Task statement —
Below are lines of data; count those containing the word "xmlns" and write nothing but the number.

Saved entries
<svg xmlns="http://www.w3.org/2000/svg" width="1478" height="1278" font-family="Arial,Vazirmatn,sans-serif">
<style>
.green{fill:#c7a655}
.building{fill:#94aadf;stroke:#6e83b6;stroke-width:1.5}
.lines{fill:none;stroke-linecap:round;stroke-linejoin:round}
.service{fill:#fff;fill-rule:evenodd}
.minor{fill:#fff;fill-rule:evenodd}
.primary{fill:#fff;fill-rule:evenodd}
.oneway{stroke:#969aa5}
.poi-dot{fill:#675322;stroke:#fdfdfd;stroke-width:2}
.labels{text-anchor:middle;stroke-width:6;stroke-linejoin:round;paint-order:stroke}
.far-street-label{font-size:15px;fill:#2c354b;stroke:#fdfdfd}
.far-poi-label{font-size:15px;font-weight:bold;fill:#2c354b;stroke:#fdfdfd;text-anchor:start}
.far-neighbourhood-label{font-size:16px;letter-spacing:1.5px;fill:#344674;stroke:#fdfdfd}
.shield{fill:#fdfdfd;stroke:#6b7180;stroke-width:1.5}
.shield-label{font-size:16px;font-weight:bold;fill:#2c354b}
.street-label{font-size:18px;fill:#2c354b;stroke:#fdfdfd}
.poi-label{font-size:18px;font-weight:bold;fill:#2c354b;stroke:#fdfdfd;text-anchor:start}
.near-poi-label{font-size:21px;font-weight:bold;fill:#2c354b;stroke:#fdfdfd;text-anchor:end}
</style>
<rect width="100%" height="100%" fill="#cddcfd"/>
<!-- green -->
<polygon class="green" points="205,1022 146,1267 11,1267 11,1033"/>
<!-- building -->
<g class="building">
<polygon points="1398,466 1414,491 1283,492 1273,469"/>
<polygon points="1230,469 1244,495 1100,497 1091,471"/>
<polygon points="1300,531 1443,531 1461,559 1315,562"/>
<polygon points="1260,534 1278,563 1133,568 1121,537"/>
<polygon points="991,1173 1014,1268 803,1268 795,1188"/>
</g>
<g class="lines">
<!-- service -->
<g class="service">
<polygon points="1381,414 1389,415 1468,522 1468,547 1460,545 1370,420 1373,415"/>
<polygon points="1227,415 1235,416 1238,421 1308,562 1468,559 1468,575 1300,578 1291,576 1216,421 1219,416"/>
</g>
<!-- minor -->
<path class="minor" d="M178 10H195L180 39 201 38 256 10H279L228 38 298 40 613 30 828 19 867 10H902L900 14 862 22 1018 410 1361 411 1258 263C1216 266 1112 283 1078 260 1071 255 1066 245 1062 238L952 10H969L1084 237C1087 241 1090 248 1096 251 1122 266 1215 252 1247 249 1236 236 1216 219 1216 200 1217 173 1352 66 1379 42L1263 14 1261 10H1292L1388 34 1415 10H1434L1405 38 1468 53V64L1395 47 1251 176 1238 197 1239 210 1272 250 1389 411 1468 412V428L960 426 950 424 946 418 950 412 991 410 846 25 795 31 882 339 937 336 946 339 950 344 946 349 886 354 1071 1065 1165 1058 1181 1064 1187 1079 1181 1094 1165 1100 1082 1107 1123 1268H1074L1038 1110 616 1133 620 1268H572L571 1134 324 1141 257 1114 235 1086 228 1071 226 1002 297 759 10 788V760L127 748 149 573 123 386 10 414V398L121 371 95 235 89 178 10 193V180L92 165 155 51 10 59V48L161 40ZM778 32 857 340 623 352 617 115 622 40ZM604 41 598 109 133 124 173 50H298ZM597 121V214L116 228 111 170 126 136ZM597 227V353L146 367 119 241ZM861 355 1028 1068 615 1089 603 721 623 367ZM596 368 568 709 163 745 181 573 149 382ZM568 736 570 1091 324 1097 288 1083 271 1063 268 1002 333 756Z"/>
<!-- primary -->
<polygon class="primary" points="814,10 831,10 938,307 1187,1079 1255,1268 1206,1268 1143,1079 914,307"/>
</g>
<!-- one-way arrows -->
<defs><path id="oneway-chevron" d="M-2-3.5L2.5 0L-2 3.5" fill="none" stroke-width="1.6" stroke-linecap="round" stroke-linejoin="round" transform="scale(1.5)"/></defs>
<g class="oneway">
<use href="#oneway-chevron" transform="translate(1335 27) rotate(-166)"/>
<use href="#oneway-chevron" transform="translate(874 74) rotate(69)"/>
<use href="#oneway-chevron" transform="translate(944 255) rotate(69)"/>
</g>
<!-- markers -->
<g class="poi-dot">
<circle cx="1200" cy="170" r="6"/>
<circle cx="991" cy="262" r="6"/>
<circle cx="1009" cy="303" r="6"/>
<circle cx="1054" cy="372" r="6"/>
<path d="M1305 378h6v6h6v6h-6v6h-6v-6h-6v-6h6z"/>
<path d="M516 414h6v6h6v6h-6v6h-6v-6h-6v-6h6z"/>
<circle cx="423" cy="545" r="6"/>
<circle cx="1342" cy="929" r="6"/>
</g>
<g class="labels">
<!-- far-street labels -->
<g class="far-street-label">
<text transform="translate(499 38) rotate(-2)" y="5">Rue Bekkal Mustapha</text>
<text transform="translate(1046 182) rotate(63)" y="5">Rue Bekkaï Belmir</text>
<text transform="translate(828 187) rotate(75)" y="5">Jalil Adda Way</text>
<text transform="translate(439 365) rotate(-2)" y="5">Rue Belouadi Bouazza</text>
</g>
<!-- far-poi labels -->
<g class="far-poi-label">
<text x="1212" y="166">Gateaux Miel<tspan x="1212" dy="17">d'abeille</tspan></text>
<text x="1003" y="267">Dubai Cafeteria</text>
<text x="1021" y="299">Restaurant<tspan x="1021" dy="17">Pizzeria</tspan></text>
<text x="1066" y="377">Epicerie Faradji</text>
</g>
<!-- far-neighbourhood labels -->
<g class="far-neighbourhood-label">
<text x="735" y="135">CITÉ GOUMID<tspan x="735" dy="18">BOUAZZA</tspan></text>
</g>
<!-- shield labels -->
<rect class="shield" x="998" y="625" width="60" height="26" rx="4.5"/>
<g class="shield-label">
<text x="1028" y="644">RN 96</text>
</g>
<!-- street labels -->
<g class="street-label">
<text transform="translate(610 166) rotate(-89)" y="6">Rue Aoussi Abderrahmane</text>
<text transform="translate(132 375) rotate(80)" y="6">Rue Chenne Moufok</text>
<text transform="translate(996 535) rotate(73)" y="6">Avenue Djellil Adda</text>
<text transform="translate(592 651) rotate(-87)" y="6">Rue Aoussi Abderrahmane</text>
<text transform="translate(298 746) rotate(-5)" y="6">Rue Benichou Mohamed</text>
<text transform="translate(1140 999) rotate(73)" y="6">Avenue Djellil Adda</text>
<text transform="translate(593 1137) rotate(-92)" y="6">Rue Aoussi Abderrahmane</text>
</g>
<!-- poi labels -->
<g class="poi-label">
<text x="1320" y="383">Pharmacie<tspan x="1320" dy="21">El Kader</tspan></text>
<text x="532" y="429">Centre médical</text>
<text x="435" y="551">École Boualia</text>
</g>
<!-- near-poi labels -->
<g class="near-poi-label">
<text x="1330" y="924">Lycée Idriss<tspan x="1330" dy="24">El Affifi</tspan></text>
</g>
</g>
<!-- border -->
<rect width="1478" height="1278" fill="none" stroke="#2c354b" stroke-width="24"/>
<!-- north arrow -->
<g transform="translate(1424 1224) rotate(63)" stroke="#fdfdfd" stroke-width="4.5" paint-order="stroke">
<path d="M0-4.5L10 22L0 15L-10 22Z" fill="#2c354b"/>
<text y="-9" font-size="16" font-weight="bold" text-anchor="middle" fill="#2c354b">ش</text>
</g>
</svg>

...

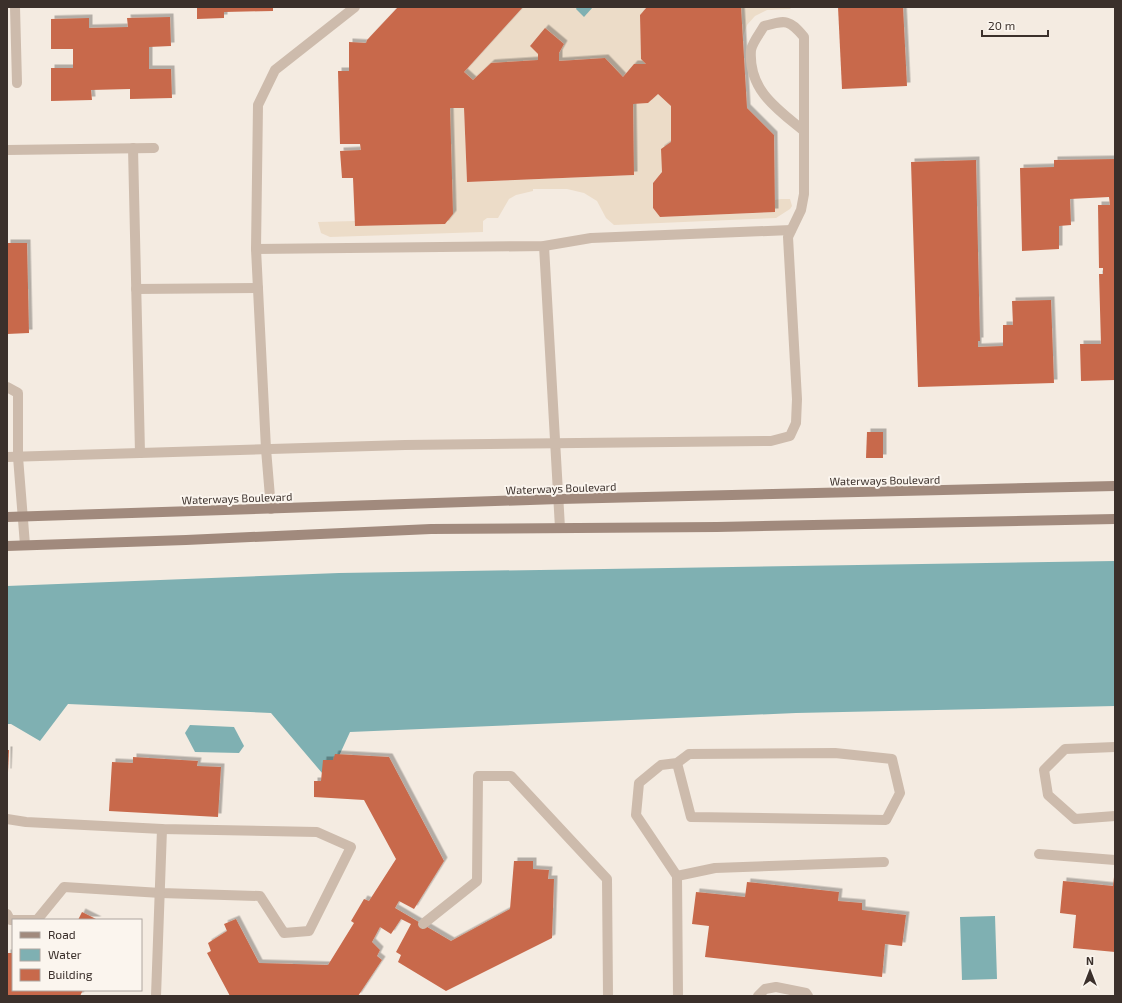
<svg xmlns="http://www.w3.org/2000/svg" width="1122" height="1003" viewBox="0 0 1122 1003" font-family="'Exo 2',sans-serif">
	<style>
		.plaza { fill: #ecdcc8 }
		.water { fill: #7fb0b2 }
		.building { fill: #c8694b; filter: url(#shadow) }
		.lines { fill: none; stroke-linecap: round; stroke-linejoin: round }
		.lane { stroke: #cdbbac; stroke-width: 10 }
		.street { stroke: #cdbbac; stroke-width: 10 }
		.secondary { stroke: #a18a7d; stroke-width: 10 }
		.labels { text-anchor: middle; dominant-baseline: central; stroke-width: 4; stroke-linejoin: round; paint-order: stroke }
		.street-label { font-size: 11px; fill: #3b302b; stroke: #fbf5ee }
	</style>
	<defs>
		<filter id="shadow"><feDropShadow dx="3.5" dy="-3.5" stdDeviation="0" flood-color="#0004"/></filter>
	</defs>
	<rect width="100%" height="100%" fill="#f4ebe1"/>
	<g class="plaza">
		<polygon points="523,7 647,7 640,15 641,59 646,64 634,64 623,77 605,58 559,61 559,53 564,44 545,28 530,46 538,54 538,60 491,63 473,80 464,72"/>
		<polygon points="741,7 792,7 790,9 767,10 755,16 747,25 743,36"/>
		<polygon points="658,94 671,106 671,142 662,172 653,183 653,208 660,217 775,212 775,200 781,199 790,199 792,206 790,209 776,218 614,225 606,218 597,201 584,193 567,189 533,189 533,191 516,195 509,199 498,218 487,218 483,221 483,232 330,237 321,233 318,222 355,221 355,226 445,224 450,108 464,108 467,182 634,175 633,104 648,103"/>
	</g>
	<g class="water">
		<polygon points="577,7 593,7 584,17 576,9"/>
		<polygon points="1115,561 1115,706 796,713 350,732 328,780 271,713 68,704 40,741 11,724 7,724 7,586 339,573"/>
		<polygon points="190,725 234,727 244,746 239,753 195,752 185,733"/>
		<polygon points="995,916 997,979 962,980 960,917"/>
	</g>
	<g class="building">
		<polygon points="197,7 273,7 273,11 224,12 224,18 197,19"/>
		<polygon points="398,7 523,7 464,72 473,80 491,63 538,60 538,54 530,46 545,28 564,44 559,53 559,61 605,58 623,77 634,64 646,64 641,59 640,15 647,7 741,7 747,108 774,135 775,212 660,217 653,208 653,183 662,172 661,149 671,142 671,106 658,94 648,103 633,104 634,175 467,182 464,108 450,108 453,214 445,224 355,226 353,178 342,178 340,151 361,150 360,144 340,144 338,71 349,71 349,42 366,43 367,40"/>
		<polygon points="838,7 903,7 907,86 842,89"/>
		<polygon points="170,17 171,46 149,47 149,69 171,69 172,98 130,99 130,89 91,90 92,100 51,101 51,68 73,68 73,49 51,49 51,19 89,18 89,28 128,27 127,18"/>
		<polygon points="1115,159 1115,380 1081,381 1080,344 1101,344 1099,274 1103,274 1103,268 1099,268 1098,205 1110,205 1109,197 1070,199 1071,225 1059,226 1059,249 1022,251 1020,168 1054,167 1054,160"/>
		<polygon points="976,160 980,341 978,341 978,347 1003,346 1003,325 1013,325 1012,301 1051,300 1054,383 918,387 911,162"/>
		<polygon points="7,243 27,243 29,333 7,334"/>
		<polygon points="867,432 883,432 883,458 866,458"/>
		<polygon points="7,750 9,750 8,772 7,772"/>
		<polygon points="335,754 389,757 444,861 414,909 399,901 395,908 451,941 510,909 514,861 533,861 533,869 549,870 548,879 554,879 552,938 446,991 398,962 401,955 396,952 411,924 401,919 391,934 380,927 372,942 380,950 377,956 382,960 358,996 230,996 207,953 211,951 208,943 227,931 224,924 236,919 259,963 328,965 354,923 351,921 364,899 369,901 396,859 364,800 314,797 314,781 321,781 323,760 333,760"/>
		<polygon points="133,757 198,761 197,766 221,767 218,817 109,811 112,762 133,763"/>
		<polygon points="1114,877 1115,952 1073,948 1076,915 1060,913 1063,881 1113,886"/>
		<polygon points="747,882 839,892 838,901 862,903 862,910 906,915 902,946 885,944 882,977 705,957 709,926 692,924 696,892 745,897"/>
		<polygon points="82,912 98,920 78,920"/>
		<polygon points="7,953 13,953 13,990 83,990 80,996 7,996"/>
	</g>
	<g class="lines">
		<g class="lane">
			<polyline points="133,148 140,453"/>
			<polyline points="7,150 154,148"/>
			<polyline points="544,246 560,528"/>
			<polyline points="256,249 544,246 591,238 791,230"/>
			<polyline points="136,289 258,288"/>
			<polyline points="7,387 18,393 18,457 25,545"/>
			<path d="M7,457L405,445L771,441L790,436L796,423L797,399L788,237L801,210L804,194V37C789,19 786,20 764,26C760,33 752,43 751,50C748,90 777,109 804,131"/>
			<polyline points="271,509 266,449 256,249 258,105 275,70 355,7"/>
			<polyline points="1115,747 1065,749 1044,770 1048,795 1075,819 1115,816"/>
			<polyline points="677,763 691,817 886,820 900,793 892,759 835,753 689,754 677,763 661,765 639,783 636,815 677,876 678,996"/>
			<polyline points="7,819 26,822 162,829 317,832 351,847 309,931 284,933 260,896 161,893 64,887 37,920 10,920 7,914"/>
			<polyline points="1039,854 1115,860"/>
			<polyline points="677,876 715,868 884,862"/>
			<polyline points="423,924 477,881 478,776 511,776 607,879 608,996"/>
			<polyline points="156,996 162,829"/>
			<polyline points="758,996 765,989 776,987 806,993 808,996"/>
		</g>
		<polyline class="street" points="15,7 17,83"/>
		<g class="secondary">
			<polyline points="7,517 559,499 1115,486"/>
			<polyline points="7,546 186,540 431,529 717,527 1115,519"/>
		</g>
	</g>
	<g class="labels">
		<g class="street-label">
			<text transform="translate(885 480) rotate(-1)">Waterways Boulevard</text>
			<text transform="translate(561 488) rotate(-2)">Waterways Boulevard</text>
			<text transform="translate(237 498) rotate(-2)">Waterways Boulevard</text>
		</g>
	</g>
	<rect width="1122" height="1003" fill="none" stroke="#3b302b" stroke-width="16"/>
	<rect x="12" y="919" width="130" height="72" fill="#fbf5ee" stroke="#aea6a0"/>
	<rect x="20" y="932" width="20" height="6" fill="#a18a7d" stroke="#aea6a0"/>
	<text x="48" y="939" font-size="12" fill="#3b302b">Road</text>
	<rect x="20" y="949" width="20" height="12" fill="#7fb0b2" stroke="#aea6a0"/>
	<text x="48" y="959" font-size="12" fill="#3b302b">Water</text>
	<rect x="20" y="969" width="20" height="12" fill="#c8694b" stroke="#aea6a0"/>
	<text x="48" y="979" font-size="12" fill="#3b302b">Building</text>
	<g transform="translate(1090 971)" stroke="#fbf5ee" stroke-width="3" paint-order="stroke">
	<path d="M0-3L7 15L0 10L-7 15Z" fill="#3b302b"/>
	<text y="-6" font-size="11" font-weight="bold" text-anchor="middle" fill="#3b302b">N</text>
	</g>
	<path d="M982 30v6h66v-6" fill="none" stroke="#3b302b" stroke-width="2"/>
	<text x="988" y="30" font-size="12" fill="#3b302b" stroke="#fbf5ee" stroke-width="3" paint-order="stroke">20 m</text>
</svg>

Answer area —
2